(Stored items)

################

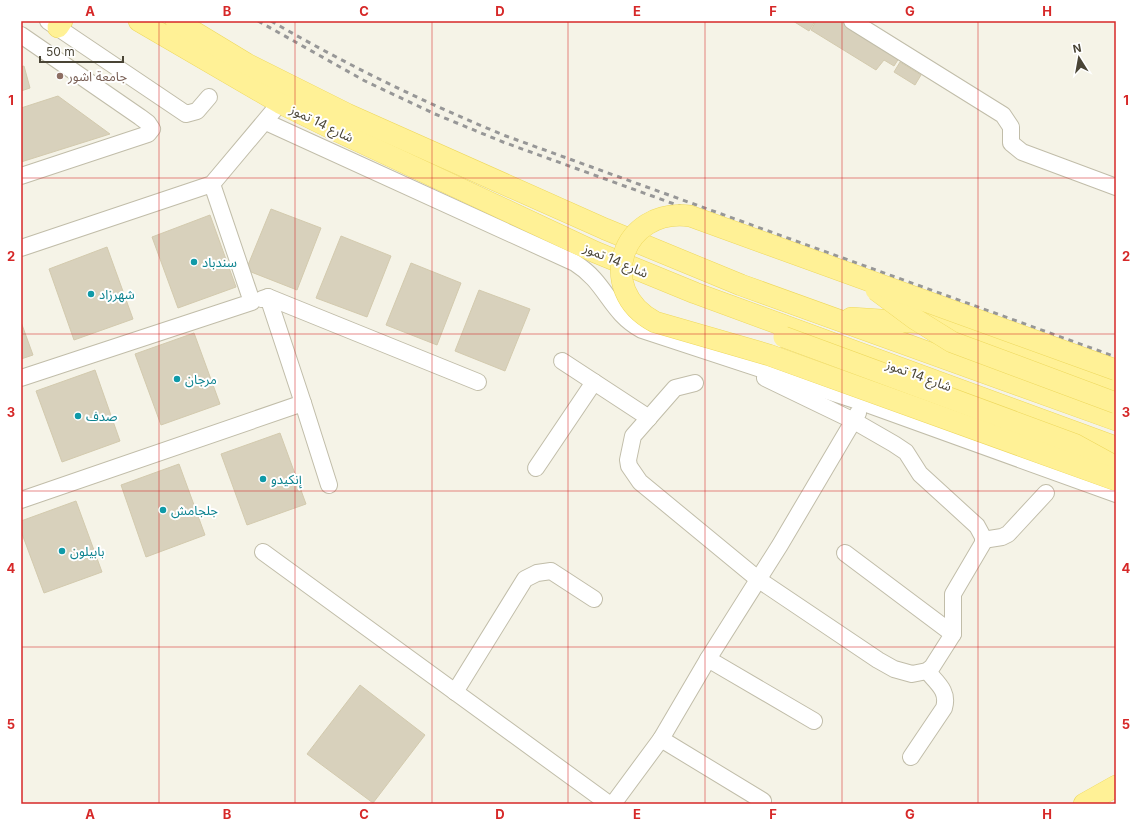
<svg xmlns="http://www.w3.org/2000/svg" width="1137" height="825" font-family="Inter,'Noto Sans Arabic',sans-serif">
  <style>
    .building { fill: #d8d1bc; stroke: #d3caae }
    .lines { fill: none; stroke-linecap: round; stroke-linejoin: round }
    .minor-casing { stroke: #c1bda9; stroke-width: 18 }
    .major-casing { stroke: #eed85d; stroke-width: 22 }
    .minor { stroke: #fff; stroke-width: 16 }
    .major { stroke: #fff196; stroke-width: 21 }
    .rail { stroke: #979797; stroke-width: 3; stroke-dasharray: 5 5; stroke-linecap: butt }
    .major-bridge-casing { stroke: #eed85d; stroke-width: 22; stroke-linecap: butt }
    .major-bridge { stroke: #fff196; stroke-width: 21 }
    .grid { fill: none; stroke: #d62828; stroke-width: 1; stroke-opacity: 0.55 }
    .education-dot { fill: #8d6e63; stroke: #fff; stroke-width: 1.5 }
    .culture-dot { fill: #0f9aa8; stroke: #fff; stroke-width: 1.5 }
    .labels { text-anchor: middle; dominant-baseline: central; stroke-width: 4; stroke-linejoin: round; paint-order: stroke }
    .education-label { font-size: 13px; fill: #785e54; stroke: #fff; text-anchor: start }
    .street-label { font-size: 13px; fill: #494435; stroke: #fff }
    .culture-label { font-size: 13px; fill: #0d838f; stroke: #fff; text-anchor: start }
    .neatline { fill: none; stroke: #d62828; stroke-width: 1.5 }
    .grid-label { font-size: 13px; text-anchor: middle; font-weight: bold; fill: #d62828 }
  </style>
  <rect width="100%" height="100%" fill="#f5f3e7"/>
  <g class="building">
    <polygon points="793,21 815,21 809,31"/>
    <polygon points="816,21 846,21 901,55 894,66 884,60 876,70 811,30"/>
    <polygon points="900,62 921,75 915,85 894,72"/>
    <polygon points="24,66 30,88 21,91 21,67"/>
    <polygon points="58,96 110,134 21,162 21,108"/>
    <polygon points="271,209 321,228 297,290 246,270"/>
    <polygon points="210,215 236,287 178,308 152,237"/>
    <polygon points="341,236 391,256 367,317 316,298"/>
    <polygon points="107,247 133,319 74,340 49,269"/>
    <polygon points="411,263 461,283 437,345 386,325"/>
    <polygon points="479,290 530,309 505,371 455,351"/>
    <polygon points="21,322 33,355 21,359"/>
    <polygon points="194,333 220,404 161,425 135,354"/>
    <polygon points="95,370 120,441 62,462 36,391"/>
    <polygon points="280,433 306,504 247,525 221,454"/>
    <polygon points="179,464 205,535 146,557 121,485"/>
    <polygon points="76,501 102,572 44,593 21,531 21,521"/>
    <polygon points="360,685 425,735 373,803 307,754"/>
  </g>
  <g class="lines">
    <defs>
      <g id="minor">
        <polyline points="48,21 186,114 197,111 209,97"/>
        <polyline points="852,21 1003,115 1011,127 1011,143 1022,152 1116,187"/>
        <polyline points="21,35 140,117 148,123 152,129 148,134 21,176"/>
        <path d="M266 122 575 263C607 283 609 312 642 330L864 403 1116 494"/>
        <polyline points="21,248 212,184 280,103"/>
        <polyline points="268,297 478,382"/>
        <polyline points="262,299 268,297 303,403"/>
        <polyline points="562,361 649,418"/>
        <polyline points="21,378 252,302 212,184"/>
        <polyline points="695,383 675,388 633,436 628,460 629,466 640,482 759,580 878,660 894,669 912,674 927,671 932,667 953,634 953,594 983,543 983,537 977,526 920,474 906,452 894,444 854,421 765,378"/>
        <polyline points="536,468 594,382"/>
        <polyline points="21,500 303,403 329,485"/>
        <polyline points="983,540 1002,537 1008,534 1046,493"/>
        <polyline points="263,552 609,804"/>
        <polyline points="845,553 953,634"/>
        <polyline points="708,659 814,721"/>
        <polyline points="455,692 525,579 537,573 551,571 594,599"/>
        <polyline points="661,739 763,801"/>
        <path d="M911 757 944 708C949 691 937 683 927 671"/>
        <polyline points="613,804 661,739 708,659 780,545 858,413"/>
      </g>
      <g id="major">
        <polyline points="139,21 280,103 337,131 595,252 695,293 1116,447"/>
        <polyline points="176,21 247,64 347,114 605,229 741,285 1116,420"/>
        <polyline points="58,27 62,21"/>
        <polyline points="851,318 926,323 951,328 980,336 1116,386"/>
        <polyline points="1084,804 1116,786"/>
      </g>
    </defs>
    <use href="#minor" class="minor-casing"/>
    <use href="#major" class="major-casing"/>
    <use href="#minor" class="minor"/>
    <use href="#major" class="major"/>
    <g class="rail">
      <polyline points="258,21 365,81 435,114 503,142 1116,364"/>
      <path d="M271 21C349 66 423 102 506 136L1116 357"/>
    </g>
    <defs>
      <g id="major-bridge">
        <polyline points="876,290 915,319 952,342 1116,403"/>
        <polyline points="784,337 1074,444 1116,467"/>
        <path d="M1116 370 690 216C622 207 594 290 655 322L769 355 1116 480"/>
      </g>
    </defs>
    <use href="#major-bridge" class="major-bridge-casing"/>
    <use href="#major-bridge" class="major-bridge"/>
  </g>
  <path class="grid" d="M159 21V804M295 21V804M432 21V804M568 21V804M705 21V804M842 21V804M978 21V804M21 178H1116M21 334H1116M21 491H1116M21 647H1116"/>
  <circle class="education-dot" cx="60" cy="76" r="4"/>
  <g class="culture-dot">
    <circle cx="194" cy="262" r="4"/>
    <circle cx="91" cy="294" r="4"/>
    <circle cx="177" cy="379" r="4"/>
    <circle cx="78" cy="416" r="4"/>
    <circle cx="263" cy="479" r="4"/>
    <circle cx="163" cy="510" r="4"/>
    <circle cx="62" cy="551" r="4"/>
  </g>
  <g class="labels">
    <g class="education-label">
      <text x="68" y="76">جامعة اشور</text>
    </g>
    <g class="street-label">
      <text transform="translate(322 123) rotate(26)">شارع 14 تموز</text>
      <text transform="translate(616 260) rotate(23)">شارع 14 تموز</text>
      <text transform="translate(919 375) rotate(20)">شارع 14 تموز</text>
    </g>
    <g class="culture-label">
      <text x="202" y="262">سندباد</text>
      <text x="99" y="294">شهرزاد</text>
      <text x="185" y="379">مرجان</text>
      <text x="86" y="416">صدف</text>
      <text x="271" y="479">إنكيدو</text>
      <text x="171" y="510">جلجامش</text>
      <text x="70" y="551">بابيلون</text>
    </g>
  </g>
  <rect width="1137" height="825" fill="none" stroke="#ffffff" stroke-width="44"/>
  <g transform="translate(1079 58) rotate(349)" stroke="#ffffff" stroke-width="3" paint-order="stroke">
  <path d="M0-3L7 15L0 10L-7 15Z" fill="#494435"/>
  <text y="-6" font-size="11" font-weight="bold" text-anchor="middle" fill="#494435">N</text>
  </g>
  <path d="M40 56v6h83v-6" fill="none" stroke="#494435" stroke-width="2"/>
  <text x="46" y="56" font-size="12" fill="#494435" stroke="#ffffff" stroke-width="3" paint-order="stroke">50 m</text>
  <rect x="22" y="22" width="1093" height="781" class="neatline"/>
  <g class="grid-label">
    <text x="90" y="16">A</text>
    <text x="227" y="16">B</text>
    <text x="364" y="16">C</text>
    <text x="500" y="16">D</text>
    <text x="637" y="16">E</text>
    <text x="773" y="16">F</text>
    <text x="910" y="16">G</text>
    <text x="1047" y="16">H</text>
    <text x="11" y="105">1</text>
    <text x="1126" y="105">1</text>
    <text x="11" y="261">2</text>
    <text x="1126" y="261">2</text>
    <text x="11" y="417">3</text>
    <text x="1126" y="417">3</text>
    <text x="11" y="573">4</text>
    <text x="1126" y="573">4</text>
    <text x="11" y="729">5</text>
    <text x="1126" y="729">5</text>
    <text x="90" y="819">A</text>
    <text x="227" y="819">B</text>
    <text x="364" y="819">C</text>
    <text x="500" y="819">D</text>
    <text x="637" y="819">E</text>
    <text x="773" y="819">F</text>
    <text x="910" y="819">G</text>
    <text x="1047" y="819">H</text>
  </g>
</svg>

################

◆ Instructions for the task
Search the entries for the word "lines" and copy every line that holds it.

◆ Expected answer
    .lines { fill: none; stroke-linecap: round; stroke-linejoin: round }
  <g class="lines">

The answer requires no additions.